No, you can’t legally dock this nonexempt employee. Under the FLSA, you must pay nonexempt employees for every hour worked. In addition, the responsibility for keeping accurate records of employees’ hours worked falls squarely on the employer’s shoulders. By the way, you also couldn’t withhold exempts’ pay in this situation.

4. Does deducting from a paid leave bank for partial-day absences (e.g., when an employee leaves a couple of hours early to go to a doctor’s appointment) affect exempt employees‘ status?

It depends. The Department of Labor says no, provided you have a bona fide benefits plan and exempts still receive their full salaries every payday.
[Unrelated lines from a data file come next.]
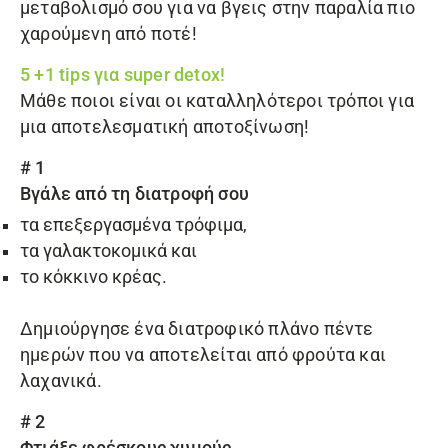
μεταβολισμό σου για να βγεις στην παραλία πιο
χαρούμενη από ποτέ!
5 +1 tips για super detox!
Μάθε ποιοι είναι οι καταλληλότεροι τρόποι για
μια αποτελεσματική αποτοξίνωση!
# 1
Βγάλε από τη διατροφή σου
τα επεξεργασμένα τρόφιμα,
τα γαλακτοκομικά και
το κόκκινο κρέας.
Δημιούργησε ένα διατροφικό πλάνο πέντε
ημερών που να αποτελείται από φρούτα και
λαχανικά.
# 2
Caution: If exempts run out of leave time and take a partial-day absence, they must receive their full salary.

5. Can an employer dock employees’ pay for circumstances beyond their control, such as inclement weather?

The definition of exempt versus no-exempt employees under the FLSA enables the two categories of employees to be treated differently in terms of payment for hours not worked. Nonexempt or hourly employees must be paid for every hour worked and for overtime, but do not need to be paid for hours not worked, no matter whose fault it is. Exempt or salaried employees, on the other hand, may rarely be docked.

When nonexempt employees complain about losing a day’s pay for circumstances beyond their control, point out that unlike exempt employees, they get paid overtime when they work longer than 40 hours in a week. You can also give them the option of substituting a vacation day for the day lost.

6. Is it legal to dock an hourly employee’s pay for inadvertent damage to company property?

Under the FLSA, deductions for the cost of any items that are considered primarily for the employer’s benefit or convenience may not be made from employees’ wages if it would reduce their earnings below the minimum wage or cut into their overtime compensation. This rule applies even if an economic loss suffered by the employer is due to employees’ negligence. Items that are considered to be for the employer’s benefit or convenience include the following.

  1. Tools used in employees’ work.
  2. Damages to the employer’s property by employees.
  3. Financial losses due to clients not paying bills.
  4. Theft of the employer’s property by employees.

However, sometimes state laws contain more severe restrictions on deductions from employees’ wages. If this is the case, you would have to obey state law. To find out how your state handles this issue, you should contact your state’s labor department.